(Records from a data source)
----

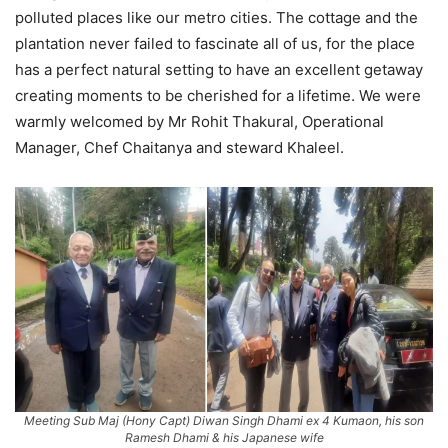
polluted places like our metro cities. The cottage and the
plantation never failed to fascinate all of us, for the place
has a perfect natural setting to have an excellent getaway
creating moments to be cherished for a lifetime. We were
warmly welcomed by Mr Rohit Thakural, Operational
Manager, Chef Chaitanya and steward Khaleel.
Meeting Sub Maj (Hony Capt) Diwan Singh Dhami ex 4 Kumaon, his son
Ramesh Dhami & his Japanese wife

----

• YOUR INSTRUCTIONS:
Rewrite the lines above with "cottage" replaced by "bungalow" and nothing else changed. Leave the pictures out of your answer.

• COMPLETED TASK:
polluted places like our metro cities. The bungalow and the
plantation never failed to fascinate all of us, for the place
has a perfect natural setting to have an excellent getaway
creating moments to be cherished for a lifetime. We were
warmly welcomed by Mr Rohit Thakural, Operational
Manager, Chef Chaitanya and steward Khaleel.
Meeting Sub Maj (Hony Capt) Diwan Singh Dhami ex 4 Kumaon, his son
Ramesh Dhami & his Japanese wife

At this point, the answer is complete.